A former Chairman, House of Representatives Committee on Appropriation, Mr Abdulmumin Jibrin, has thrown his weight behind acting President Yemi Osinbajo in the ongoing row between Osinbajo and the National Assembly over the 2017 budget.
Jibrin is currently on suspension over his N40bn budget padding allegations against the Speaker, Mr Yakubu Dogara, and three other top officials of the House.
The others are the Deputy Speaker, Mr Yusuf Lasun; Chief Whip, Mr Alhassan Ado-Doguwa; and the Minority Leader, Mr. Leo Ogor.
The officials are undergoing investigation by the Economic and Financial Crimes Commission over alleged insertions, which Jibrin said were made into the 2016 budget.
Reacting on Monday to the latest row over the 2017 budget, Jibrin stated that Osinbajo was correct in saying that the National Assembly should not have introduced new projects into the budget, which did not originally come from the executive.
He recalled that Osinbajo only signed the budget into law after he extracted a commitment from the National Assembly to make necessary adjustments after the signing.
According to reports, the National Assembly had created the new projects by cutting money from the votes of projects already included in the budget by the executive.
Among the new projects are roads, health centres and water projects like boreholes, which were not in the original executive proposals.

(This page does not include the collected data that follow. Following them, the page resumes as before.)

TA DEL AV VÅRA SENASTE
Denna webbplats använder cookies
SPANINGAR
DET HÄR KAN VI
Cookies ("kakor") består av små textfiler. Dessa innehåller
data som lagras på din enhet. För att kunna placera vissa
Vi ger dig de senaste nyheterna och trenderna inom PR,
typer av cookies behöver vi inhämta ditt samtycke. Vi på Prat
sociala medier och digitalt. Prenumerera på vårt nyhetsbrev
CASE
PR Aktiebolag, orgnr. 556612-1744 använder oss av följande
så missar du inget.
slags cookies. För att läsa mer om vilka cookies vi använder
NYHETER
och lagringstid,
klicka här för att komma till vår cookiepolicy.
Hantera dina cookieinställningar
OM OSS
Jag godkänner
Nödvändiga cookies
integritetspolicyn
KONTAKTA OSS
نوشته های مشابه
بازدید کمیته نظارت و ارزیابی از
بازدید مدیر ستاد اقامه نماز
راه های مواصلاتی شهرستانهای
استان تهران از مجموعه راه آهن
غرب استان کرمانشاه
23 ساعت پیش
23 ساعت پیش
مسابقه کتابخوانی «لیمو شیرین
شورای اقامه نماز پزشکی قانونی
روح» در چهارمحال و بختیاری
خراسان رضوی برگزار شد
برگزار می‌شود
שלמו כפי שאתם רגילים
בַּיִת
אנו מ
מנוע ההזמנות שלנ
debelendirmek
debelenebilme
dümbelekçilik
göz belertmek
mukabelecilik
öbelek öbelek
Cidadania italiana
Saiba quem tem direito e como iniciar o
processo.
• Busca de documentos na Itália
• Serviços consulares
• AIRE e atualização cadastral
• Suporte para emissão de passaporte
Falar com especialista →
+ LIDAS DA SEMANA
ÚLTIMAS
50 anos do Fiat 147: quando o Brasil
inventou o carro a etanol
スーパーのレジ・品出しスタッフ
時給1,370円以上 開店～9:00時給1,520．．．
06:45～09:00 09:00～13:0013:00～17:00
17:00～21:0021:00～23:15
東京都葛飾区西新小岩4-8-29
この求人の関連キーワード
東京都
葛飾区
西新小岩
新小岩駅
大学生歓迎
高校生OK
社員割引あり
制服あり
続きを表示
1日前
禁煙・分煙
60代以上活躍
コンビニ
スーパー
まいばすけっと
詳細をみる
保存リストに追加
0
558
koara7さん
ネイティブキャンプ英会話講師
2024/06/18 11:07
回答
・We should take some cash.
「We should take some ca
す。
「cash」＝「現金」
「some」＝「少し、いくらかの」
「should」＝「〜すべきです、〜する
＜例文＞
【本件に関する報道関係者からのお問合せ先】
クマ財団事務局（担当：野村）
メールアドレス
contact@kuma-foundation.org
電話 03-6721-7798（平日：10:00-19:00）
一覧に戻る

But Jibrin said Osinbajo made a mistake by signing the budget, trusting that the National Assembly would keep to its reported promise.
He claimed that the National Assembly goaded him to act, knowing that once Osinbajo signed, it had become a law that must be implemented.
Jibrin added that this was the reason former Presidents, including Olusegun Obasanjo and the late Umar Yar’Adua, refused to sign the budget before adjustments were made by the National Assembly.
He also recalled that President Muhammadu Buhari refused to sign the 2016 budget until the legislature had removed many of the new projects that were inserted into it.
Jibrin stated further, “No President was ready to take the risk with the National Assembly, but Osinbajo did, as it appeared like striking a deal with an untrustworthy partner.
“Whether this seeming pact is calculated or not is left for time and the scrutiny of vigilant and critical Nigerians to determine. What is obvious, however, is that the acting President has played into the hands of the National Assembly.
“What the acting President has given to the National Assembly is a victory it has never had in the budget process since 1999, understandably to strengthen the relationship between the two frequently hostile arms of government.
“So, he deserves a reciprocal gesture and an unmistakable friendship from the lawmakers, not attacks and threats.”
However, the former appropriation chairman noted that both the National Assembly and Osinbajo had the options of correcting the budget through either supplementary budget or virement.
He said, “The National Assembly should know that how it handles this historic concession granted it by the executive under the guide of acting President Osinbajo will determine the approach of the executive arm in future budget negotiations.”